Letzte Bastion der Regierungstruppen Taliban stehen 50 Kilometer vor Kabul

Kabul · Afghanistans Hauptstadt ist umzingelt. Die radikalislamischen Talibankämpfer haben ihre Zelte inzwischen 50 Kilometer vor der Hauptstadt aufgeschlagen. Die gilt als die letzte Bastion der Regierung.

 Kämpfer der Taliban südlich von Kabul

Kämpfer der Taliban südlich von Kabul

Foto: dpa/Gulabuddin Amiri

Die radikalislamischen Taliban haben die afghanische Hauptstadt Kabul weitgehend umstellt. Am Samstag lagerten Taliban-Kämpfer rund 50 Kilometer entfernt von der Hauptstadt. Nach dem Fall der zweit- und die drittgrößten Stadt des Landes ist Kabul de facto die letzte Bastion der Regierungstruppen, die anderswo kaum oder gar keinen Widerstand leisteten.

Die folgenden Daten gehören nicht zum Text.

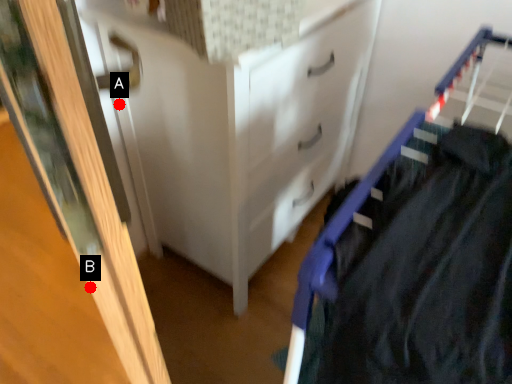
Question: Two points are circled on the image, labeled by A and B beside each circle. Which point appears farthest from the camera in this image?

Choices:
 (A) A is further
 (B) B is further

Answer: (A)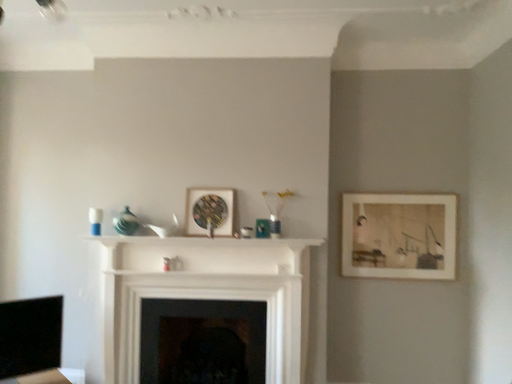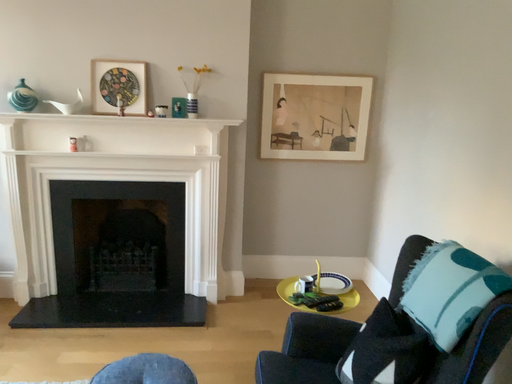
Question: Which way did the camera rotate in the video?

Choices:
 (A) rotated downward
 (B) rotated upward

Answer: (A)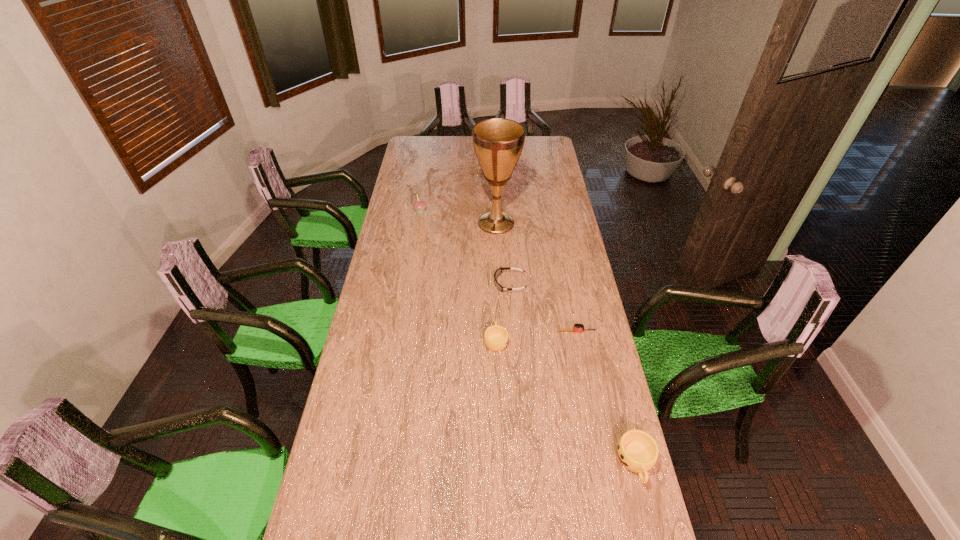
Locate an element on the screen. The height and width of the screenshot is (540, 960). vacant area that lies between the trophy cup and the second shortest object is located at coordinates (503, 253).

At what (x,y) coordinates should I click in order to perform the action: click on free space that is in between the tallest object and the fifth tallest object. Please return your answer as a coordinate pair (x, y). The image size is (960, 540). Looking at the image, I should click on (503, 253).

Where is `free space between the tallest object and the right cup`? The image size is (960, 540). free space between the tallest object and the right cup is located at coordinates (565, 343).

I want to click on free space between the cupcake and the farther cup, so click(x=458, y=276).

Where is `free space between the trophy cup and the fifth shortest object`? free space between the trophy cup and the fifth shortest object is located at coordinates (458, 217).

Identify the location of the second closest object relative to the tallest object. The height and width of the screenshot is (540, 960). (499, 270).

The image size is (960, 540). What are the coordinates of `object that is the third closest to the trophy cup` in the screenshot? It's located at (496, 337).

Identify the location of vacant space that satisfies the following two spatial constraints: 1. on the front side of the trophy cup; 2. on the right side of the nearer cup. The image size is (960, 540). (506, 462).

Where is `vacant region that satisfies the following two spatial constraints: 1. on the front and sides of the fourth nearest object; 2. on the left side of the tape measure`? vacant region that satisfies the following two spatial constraints: 1. on the front and sides of the fourth nearest object; 2. on the left side of the tape measure is located at coordinates (513, 332).

Identify the location of free location that satisfies the following two spatial constraints: 1. on the front and sides of the goggles; 2. on the left side of the tape measure. (513, 332).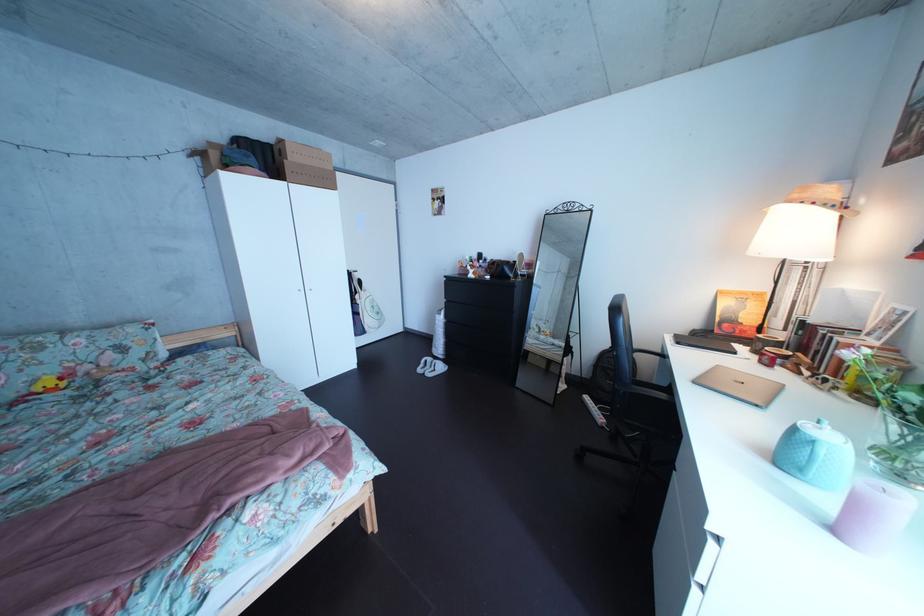
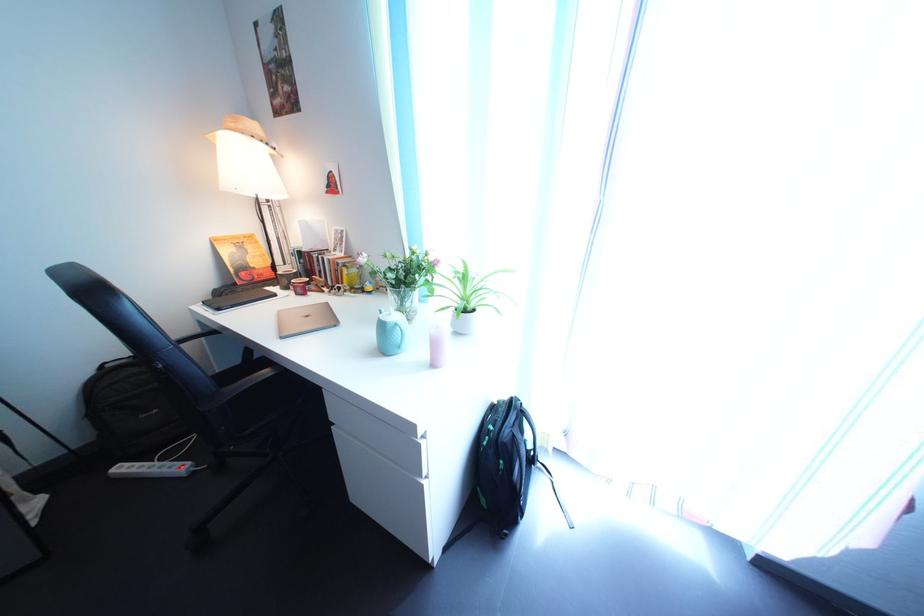
The first image is from the beginning of the video and the second image is from the end. How did the camera likely rotate when shooting the video?

The camera rotated toward right-down.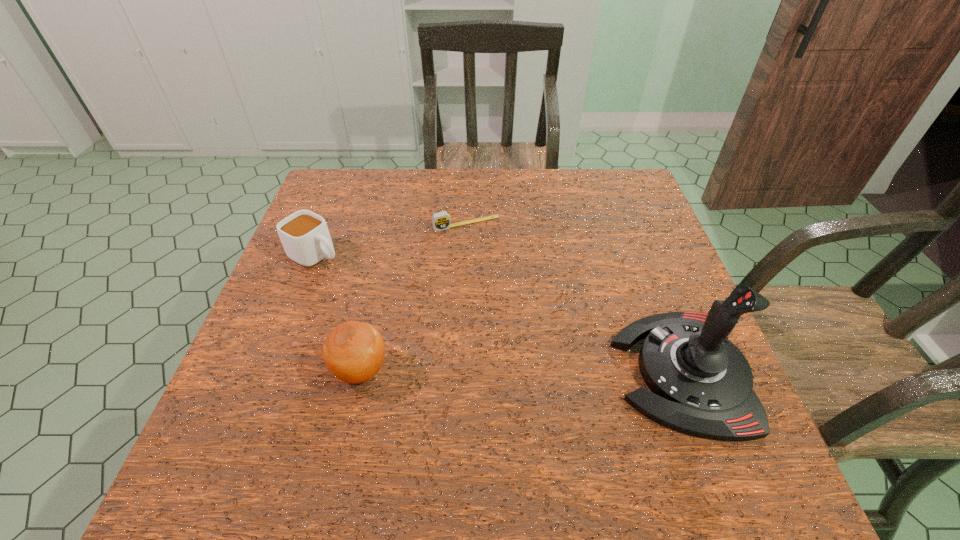
The image size is (960, 540). Find the location of `vacant spot on the desktop that is between the third shortest object and the joystick and is positioned at the front of the second object from right to left with the tape extended`. vacant spot on the desktop that is between the third shortest object and the joystick and is positioned at the front of the second object from right to left with the tape extended is located at coordinates (541, 372).

Where is `vacant spot on the desktop that is between the third object from right to left and the joystick and is positioned on the side with the handle of the cup`? This screenshot has width=960, height=540. vacant spot on the desktop that is between the third object from right to left and the joystick and is positioned on the side with the handle of the cup is located at coordinates (528, 372).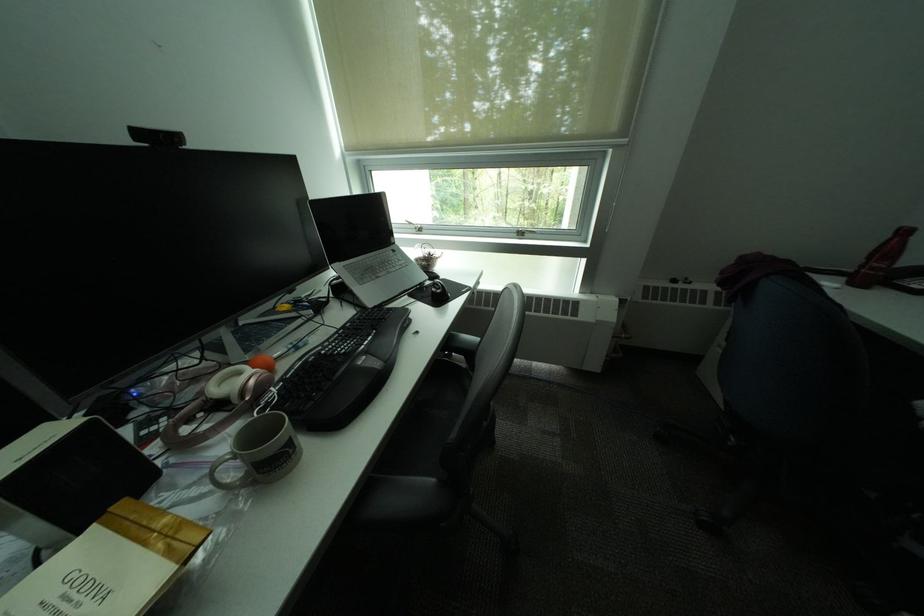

Der afghanische Präsident Aschraf Ghani kündigte derweil eine "Remobilisierung" der Streitkräfte an. Dies habe "oberste Priorität", sagte er am Samstag in einer Fernsehansprache. Zudem liefen "Beratungen" mit politischen Verantwortungsträgern und internationalen Partnern über eine politische Lösung, um dem Land "Frieden und Stabilität" zu sichern, versicherte der Präsident.

Berichte über heftige Kämpfe gab es aus dem nördlichen Masar-i-Scharif. Die Stadt, wo die Bundeswehr zuletzt ihr größtes Feldlager hatte, ist das wirtschaftliche Zentrum der Region im Norden, die immer als Bollwerk gegen die Taliban galt. Der berüchtigte Kriegsherr Abdul Raschid Dostum hatte dort zuletzt seine Milizen versammelt.

Die einzigen anderen größeren Städte, die noch nicht von den Taliban eingenommen wurden, waren Dschalalabad, Gardes und Chost. Mit heftigem Widerstand gegen die Islamisten wurde dort aber nicht gerechnet.

Seit Beginn des vollständigen Abzugs der Nato-Truppen aus Afghanistan im Mai haben die Taliban weite Teile des Landes unter ihre Kontrolle gebracht. Seit Freitag vergangener Woche nahmen die Islamisten rund die Hälfte der 34 afghanischen Provinzhauptstädte ein, darunter zuletzt auch die zweitgrößte Stadt Kandahar.

Deutschland und andere Länder wie Großbritannien und Spanien kündigten am Freitag die Ausreise von Botschaftspersonal an. Die USA sagten das Ausfliegen tausender Menschen täglich zu und veranlassten die Zerstörung sensiblen Materials in ihrer Botschaft in Kabul.

Aus Washington hieß es dennoch, Kabul befinde "sich im Moment nicht in einer unmittelbaren Bedrohungslage". Ein Sprecher des US-Verteidigungsministeriums räumte jedoch ein, dass "die Taliban-Kämpfer versuchen, die Stadt zu isolieren".

In Online-Netzwerken waren zahlreiche Fotos und Videos zu sehen, in denen Kämpfer der Islamisten mit erbeutetem Kriegsmaterial posierten. Den Aufständischen fielen demnach zahlreiche gepanzerte Fahrzeuge, schwere Waffen und andere hochwertige Ausrüstung in die Hände.